▶ _Work instruction_: If a line in the entries includes "Espainiako", show that line.
Start of Records to use
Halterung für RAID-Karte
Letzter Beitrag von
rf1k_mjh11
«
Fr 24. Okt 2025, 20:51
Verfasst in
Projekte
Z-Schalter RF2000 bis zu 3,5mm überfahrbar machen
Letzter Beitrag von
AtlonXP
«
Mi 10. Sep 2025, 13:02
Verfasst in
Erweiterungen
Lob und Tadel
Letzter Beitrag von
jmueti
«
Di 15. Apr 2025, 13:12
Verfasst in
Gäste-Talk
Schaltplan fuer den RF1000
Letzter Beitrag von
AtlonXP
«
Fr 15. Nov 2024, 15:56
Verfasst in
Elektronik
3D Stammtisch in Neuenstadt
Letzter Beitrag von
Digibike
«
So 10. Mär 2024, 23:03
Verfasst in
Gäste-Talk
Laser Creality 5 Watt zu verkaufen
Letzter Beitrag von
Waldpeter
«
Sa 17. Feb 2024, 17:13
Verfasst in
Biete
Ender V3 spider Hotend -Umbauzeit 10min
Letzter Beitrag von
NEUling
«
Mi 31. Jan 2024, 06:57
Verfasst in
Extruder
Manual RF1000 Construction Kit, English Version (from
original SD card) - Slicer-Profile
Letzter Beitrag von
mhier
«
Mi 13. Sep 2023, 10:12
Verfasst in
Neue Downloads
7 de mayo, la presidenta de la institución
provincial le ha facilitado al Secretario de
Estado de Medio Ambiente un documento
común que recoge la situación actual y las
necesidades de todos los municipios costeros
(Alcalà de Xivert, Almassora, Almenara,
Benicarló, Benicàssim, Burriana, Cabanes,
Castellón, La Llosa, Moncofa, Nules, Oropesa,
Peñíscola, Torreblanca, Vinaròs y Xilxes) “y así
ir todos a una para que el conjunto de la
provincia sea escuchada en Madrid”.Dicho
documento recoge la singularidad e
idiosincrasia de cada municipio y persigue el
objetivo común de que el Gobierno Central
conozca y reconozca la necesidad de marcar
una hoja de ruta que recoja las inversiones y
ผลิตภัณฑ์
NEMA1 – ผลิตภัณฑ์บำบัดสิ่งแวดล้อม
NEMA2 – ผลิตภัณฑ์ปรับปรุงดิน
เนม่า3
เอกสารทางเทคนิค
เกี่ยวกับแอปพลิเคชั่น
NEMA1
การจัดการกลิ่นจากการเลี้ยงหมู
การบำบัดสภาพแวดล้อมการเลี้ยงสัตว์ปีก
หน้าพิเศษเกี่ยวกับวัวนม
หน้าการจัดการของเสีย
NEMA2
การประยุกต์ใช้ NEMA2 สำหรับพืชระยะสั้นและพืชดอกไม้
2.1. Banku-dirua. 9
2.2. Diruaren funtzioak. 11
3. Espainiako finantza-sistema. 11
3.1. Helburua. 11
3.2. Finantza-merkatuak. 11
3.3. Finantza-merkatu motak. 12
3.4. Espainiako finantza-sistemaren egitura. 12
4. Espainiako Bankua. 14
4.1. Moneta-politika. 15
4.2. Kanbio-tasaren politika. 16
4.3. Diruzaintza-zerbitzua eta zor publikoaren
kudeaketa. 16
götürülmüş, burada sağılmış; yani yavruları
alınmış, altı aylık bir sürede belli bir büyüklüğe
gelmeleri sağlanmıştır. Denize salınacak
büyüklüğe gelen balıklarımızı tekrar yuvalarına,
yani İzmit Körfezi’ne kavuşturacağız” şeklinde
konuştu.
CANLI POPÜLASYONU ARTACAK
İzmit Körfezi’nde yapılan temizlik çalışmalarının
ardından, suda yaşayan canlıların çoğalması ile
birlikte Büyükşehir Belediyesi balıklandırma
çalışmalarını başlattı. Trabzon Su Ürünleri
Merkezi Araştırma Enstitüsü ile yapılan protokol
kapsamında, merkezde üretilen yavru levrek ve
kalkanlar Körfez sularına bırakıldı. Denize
End of Records to use
▶ _Problem solution_:
3. Espainiako finantza-sistema. 11
3.4. Espainiako finantza-sistemaren egitura. 12
4. Espainiako Bankua. 14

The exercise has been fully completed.